- _REQUIRED ACTION_: From the first line to the last, retype everything below exactly, minus the pictures.

- _TASK INPUT_:
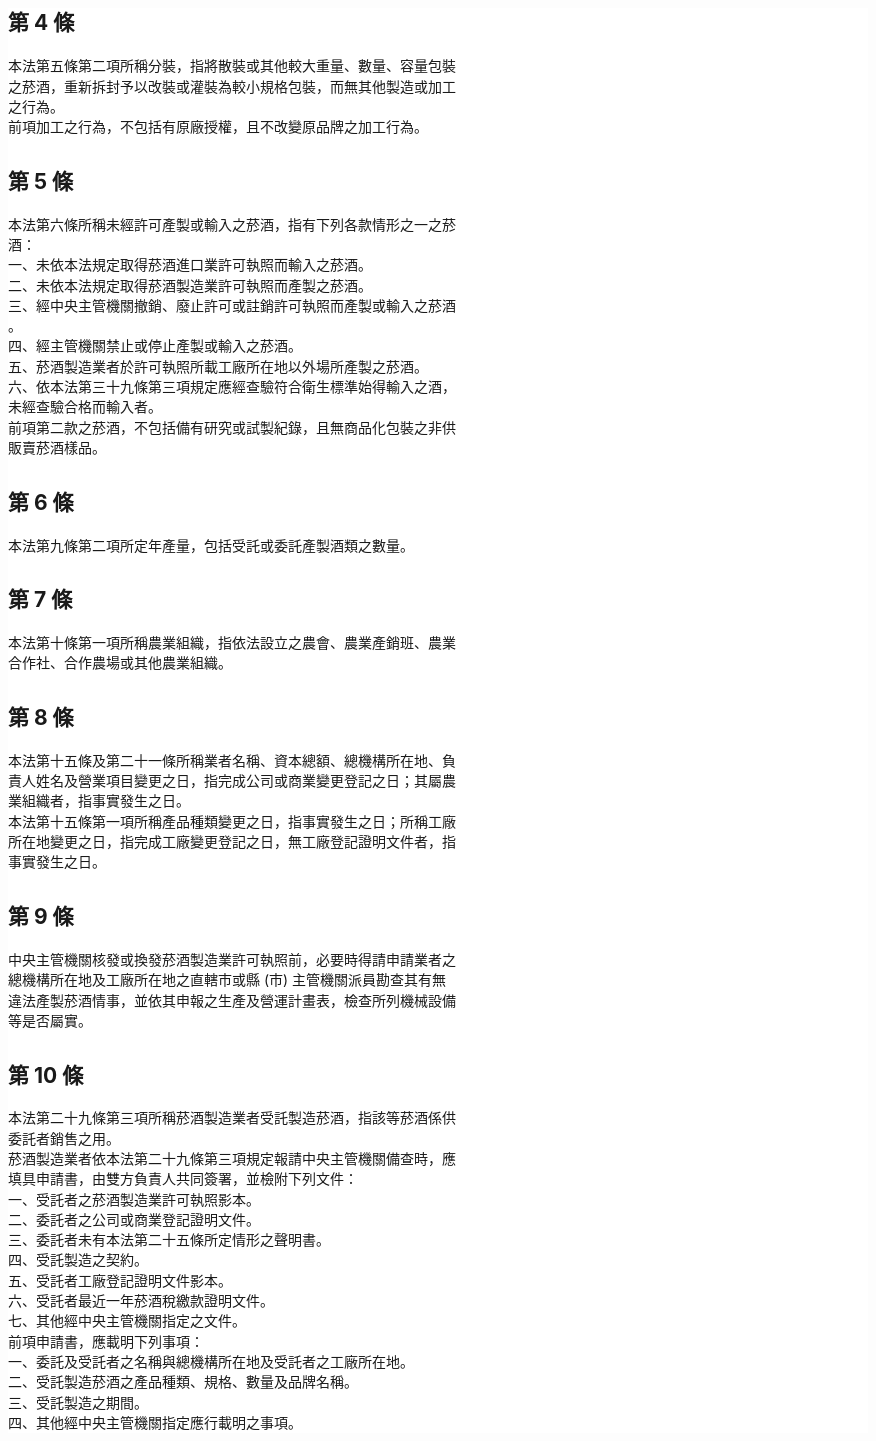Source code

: 第 4 條
-------
本法第五條第二項所稱分裝，指將散裝或其他較大重量、數量、容量包裝  
之菸酒，重新拆封予以改裝或灌裝為較小規格包裝，而無其他製造或加工  
之行為。  
前項加工之行為，不包括有原廠授權，且不改變原品牌之加工行為。

第 5 條
-------
本法第六條所稱未經許可產製或輸入之菸酒，指有下列各款情形之一之菸  
酒：  
一、未依本法規定取得菸酒進口業許可執照而輸入之菸酒。   
二、未依本法規定取得菸酒製造業許可執照而產製之菸酒。   
三、經中央主管機關撤銷、廢止許可或註銷許可執照而產製或輸入之菸酒  
    。  
四、經主管機關禁止或停止產製或輸入之菸酒。   
五、菸酒製造業者於許可執照所載工廠所在地以外場所產製之菸酒。  
六、依本法第三十九條第三項規定應經查驗符合衛生標準始得輸入之酒，  
    未經查驗合格而輸入者。  
前項第二款之菸酒，不包括備有研究或試製紀錄，且無商品化包裝之非供  
販賣菸酒樣品。

第 6 條
-------
本法第九條第二項所定年產量，包括受託或委託產製酒類之數量。

第 7 條
-------
本法第十條第一項所稱農業組織，指依法設立之農會、農業產銷班、農業  
合作社、合作農場或其他農業組織。

第 8 條
-------
本法第十五條及第二十一條所稱業者名稱、資本總額、總機構所在地、負  
責人姓名及營業項目變更之日，指完成公司或商業變更登記之日；其屬農  
業組織者，指事實發生之日。  
本法第十五條第一項所稱產品種類變更之日，指事實發生之日；所稱工廠  
所在地變更之日，指完成工廠變更登記之日，無工廠登記證明文件者，指  
事實發生之日。

第 9 條
-------
中央主管機關核發或換發菸酒製造業許可執照前，必要時得請申請業者之  
總機構所在地及工廠所在地之直轄市或縣 (市) 主管機關派員勘查其有無  
違法產製菸酒情事，並依其申報之生產及營運計畫表，檢查所列機械設備  
等是否屬實。

第 10 條
--------
本法第二十九條第三項所稱菸酒製造業者受託製造菸酒，指該等菸酒係供  
委託者銷售之用。  
菸酒製造業者依本法第二十九條第三項規定報請中央主管機關備查時，應  
填具申請書，由雙方負責人共同簽署，並檢附下列文件：  
一、受託者之菸酒製造業許可執照影本。  
二、委託者之公司或商業登記證明文件。  
三、委託者未有本法第二十五條所定情形之聲明書。  
四、受託製造之契約。  
五、受託者工廠登記證明文件影本。  
六、受託者最近一年菸酒稅繳款證明文件。  
七、其他經中央主管機關指定之文件。  
前項申請書，應載明下列事項：  
一、委託及受託者之名稱與總機構所在地及受託者之工廠所在地。  
二、受託製造菸酒之產品種類、規格、數量及品牌名稱。  
三、受託製造之期間。  
四、其他經中央主管機關指定應行載明之事項。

- _FINISHED TASK_:
Source code

: 第 4 條
-------
本法第五條第二項所稱分裝，指將散裝或其他較大重量、數量、容量包裝  
之菸酒，重新拆封予以改裝或灌裝為較小規格包裝，而無其他製造或加工  
之行為。  
前項加工之行為，不包括有原廠授權，且不改變原品牌之加工行為。

第 5 條
-------
本法第六條所稱未經許可產製或輸入之菸酒，指有下列各款情形之一之菸  
酒：  
一、未依本法規定取得菸酒進口業許可執照而輸入之菸酒。   
二、未依本法規定取得菸酒製造業許可執照而產製之菸酒。   
三、經中央主管機關撤銷、廢止許可或註銷許可執照而產製或輸入之菸酒  
    。  
四、經主管機關禁止或停止產製或輸入之菸酒。   
五、菸酒製造業者於許可執照所載工廠所在地以外場所產製之菸酒。  
六、依本法第三十九條第三項規定應經查驗符合衛生標準始得輸入之酒，  
    未經查驗合格而輸入者。  
前項第二款之菸酒，不包括備有研究或試製紀錄，且無商品化包裝之非供  
販賣菸酒樣品。

第 6 條
-------
本法第九條第二項所定年產量，包括受託或委託產製酒類之數量。

第 7 條
-------
本法第十條第一項所稱農業組織，指依法設立之農會、農業產銷班、農業  
合作社、合作農場或其他農業組織。

第 8 條
-------
本法第十五條及第二十一條所稱業者名稱、資本總額、總機構所在地、負  
責人姓名及營業項目變更之日，指完成公司或商業變更登記之日；其屬農  
業組織者，指事實發生之日。  
本法第十五條第一項所稱產品種類變更之日，指事實發生之日；所稱工廠  
所在地變更之日，指完成工廠變更登記之日，無工廠登記證明文件者，指  
事實發生之日。

第 9 條
-------
中央主管機關核發或換發菸酒製造業許可執照前，必要時得請申請業者之  
總機構所在地及工廠所在地之直轄市或縣 (市) 主管機關派員勘查其有無  
違法產製菸酒情事，並依其申報之生產及營運計畫表，檢查所列機械設備  
等是否屬實。

第 10 條
--------
本法第二十九條第三項所稱菸酒製造業者受託製造菸酒，指該等菸酒係供  
委託者銷售之用。  
菸酒製造業者依本法第二十九條第三項規定報請中央主管機關備查時，應  
填具申請書，由雙方負責人共同簽署，並檢附下列文件：  
一、受託者之菸酒製造業許可執照影本。  
二、委託者之公司或商業登記證明文件。  
三、委託者未有本法第二十五條所定情形之聲明書。  
四、受託製造之契約。  
五、受託者工廠登記證明文件影本。  
六、受託者最近一年菸酒稅繳款證明文件。  
七、其他經中央主管機關指定之文件。  
前項申請書，應載明下列事項：  
一、委託及受託者之名稱與總機構所在地及受託者之工廠所在地。  
二、受託製造菸酒之產品種類、規格、數量及品牌名稱。  
三、受託製造之期間。  
四、其他經中央主管機關指定應行載明之事項。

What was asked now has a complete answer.